Indeks harga PCE (Personal Consumption Expenditures), yang menjadi acuan utama Federal Reserve, melesat menjadi 4,5% pada kuartal I, dibandingkan dengan 2,9% di kuartal sebelumnya.
Bahkan, inti inflasi (Core PCE) yang tidak termasuk makanan dan energi juga meroket ke level 4,3%.
Para ekonom menyebut kondisi ini sebagai "guncangan minyak" baru. Harga minyak mentah dunia melonjak lebih dari 50% sejak pecahnya konflik pada akhir Februari, menembus level tertinggi dalam beberapa tahun terakhir dan membuat harga bensin di AS melambung.
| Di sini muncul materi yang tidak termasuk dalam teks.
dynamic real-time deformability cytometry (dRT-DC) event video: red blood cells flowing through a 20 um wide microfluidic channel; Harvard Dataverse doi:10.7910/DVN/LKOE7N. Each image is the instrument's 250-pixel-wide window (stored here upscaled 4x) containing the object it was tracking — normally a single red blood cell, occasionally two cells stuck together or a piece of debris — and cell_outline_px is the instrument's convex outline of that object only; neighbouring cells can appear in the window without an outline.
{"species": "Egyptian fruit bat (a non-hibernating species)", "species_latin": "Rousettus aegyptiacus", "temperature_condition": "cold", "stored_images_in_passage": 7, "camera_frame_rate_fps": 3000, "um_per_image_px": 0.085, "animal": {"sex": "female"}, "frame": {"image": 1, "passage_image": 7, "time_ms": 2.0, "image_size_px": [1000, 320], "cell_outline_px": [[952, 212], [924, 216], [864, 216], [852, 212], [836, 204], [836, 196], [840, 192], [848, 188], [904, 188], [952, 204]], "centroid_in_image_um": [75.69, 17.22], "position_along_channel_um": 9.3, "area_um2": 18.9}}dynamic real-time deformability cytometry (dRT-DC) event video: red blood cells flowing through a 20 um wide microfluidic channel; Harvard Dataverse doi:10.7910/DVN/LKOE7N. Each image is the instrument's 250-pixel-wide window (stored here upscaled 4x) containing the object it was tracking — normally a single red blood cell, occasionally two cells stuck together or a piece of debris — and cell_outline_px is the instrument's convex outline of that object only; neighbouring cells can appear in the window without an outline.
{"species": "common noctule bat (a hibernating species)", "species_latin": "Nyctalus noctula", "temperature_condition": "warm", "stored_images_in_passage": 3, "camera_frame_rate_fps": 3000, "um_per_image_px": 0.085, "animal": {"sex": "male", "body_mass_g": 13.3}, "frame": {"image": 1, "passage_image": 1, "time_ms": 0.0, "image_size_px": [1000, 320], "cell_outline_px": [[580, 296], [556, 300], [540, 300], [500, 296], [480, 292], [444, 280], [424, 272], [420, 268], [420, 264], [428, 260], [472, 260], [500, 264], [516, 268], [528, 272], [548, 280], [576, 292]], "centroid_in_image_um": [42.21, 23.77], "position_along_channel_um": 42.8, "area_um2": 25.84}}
Kombinasi antara pertumbuhan yang solid dan inflasi yang membara ini menempatkan Federal Reserve (The Fed) dalam posisi yang sulit. Para analis meyakini bahwa The Fed tidak akan melonggarkan kebijakan moneternya dalam waktu dekat.
"Kenaikan harga energi ini akan membatalkan semua kemajuan yang telah dibuat dalam menekan inflasi," ujar Michael Pearce, Kepala Ekonom AS di Oxford Economics.
Sementara itu, ekonom lain dari Ameriprise Financial memperkirakan inflasi dapat menyentuh puncaknya di atas 3,5% pada kuartal kedua jika harga minyak tetap tinggi.